Monday, August 22, 2022

Linking taxonomic names to the literature

Just some thoughts as I work through some datasets linking taxonomic names to the literature.

In the diagram above I've tried to capture the different situatios I encounter. Much of the work I've done on this has focussed on case 1 in the diagram: I want to link a taxonomic name to an identifier for the work in which that name was published. In practise this means linking names to DOIs. This has the advantage of linking to a citable indentifier, raising questions such as whether citations of taxonmic papers by taxonomic databases could become part of a taxonomist's Google Scholar profile.

In many taxonomic databases full work-level citations are not the norm, instead taxonomists cite one or more pages within a work that are relevant to a taxonomic name. These "microcitations" (what the U.S. legal profession refer to as "point citations" or "pincites", see What are pincites, pinpoints, or jump legal references?) require some work to map to the work itself (which is typically the thing that has a citatble identifier such as a DOI).

Microcitations (case 2 in the diagram above) can be quite complex. Some might simply mention a single page, but others might list a series of (not necessarily contiguous) pages, as well as figures, plates etc. Converting these to citable identifiers can be tricky, especially as in most cases we don't have page-level identifiers. The Biodiversity Heritage Library (BHL) does have URLs for each scanned page, and we have a standard for referring to pages in a PDF (page=<pageNum>, see RFC 8118). But how do we refer to a set of pages? Do we pick the first page? Do we try and represent a set of pages, and if so, how?

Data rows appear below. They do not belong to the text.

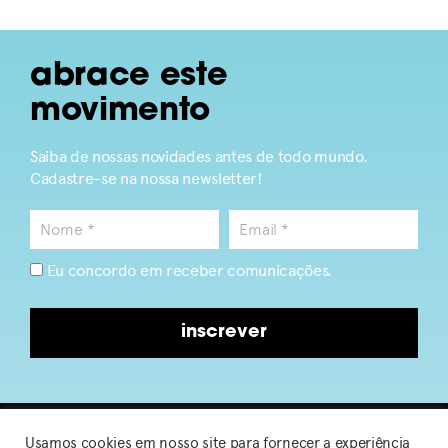
abrace este
movimento
Saiba de nossas novidades antes de todo mundo.
Cadastre-se na nossa newsletter!
Eu concordo em receber comunicações.
inscrever
Usamos cookies em nosso site para fornecer a experiência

Another issue with page-level identifiers is that not everything on a given page may be relevant to the taxonomic name. In case 2 above I've shaded in the parts of the pages and figure that refer to the taxonomic name. An example where this can be problematic is the recent test case I created for BHL where a page image was included for the taxonomic name Aphrophora impressa. The image includes the species description and a illustration, as well as text that relates to other species.

Given that not everything on a page need be relevant, we could extract just the relevant blocks of text and illustrations (e.g., paragraphs of text, panels within a figure, etc.) and treat that set of elements as the thing to cite. This is, of course, what Plazi are doing. The set of extracted blocks is glued together as a "treatment", assigned an identifier (often a DOI), and treated as a citable unit. It would be interesting to see to what extent these treatments are actually cited, for example, do subsequent revisions that cite work that include treatments cite those treatments, or just the work itself? Put another way, are we creating "threads" between taxonomic revisions?

One reason for these notes is that I'm exploring uploading taxonomic name - literature links to ChecklistBank and case 1 above is easy, as is case 3 (if we have treatment-level identifiers). But case 2 is problematic because we are linking to a set of things that may not have an identifier, which means a decision has to be made about which page to link to, and how to refer to that page.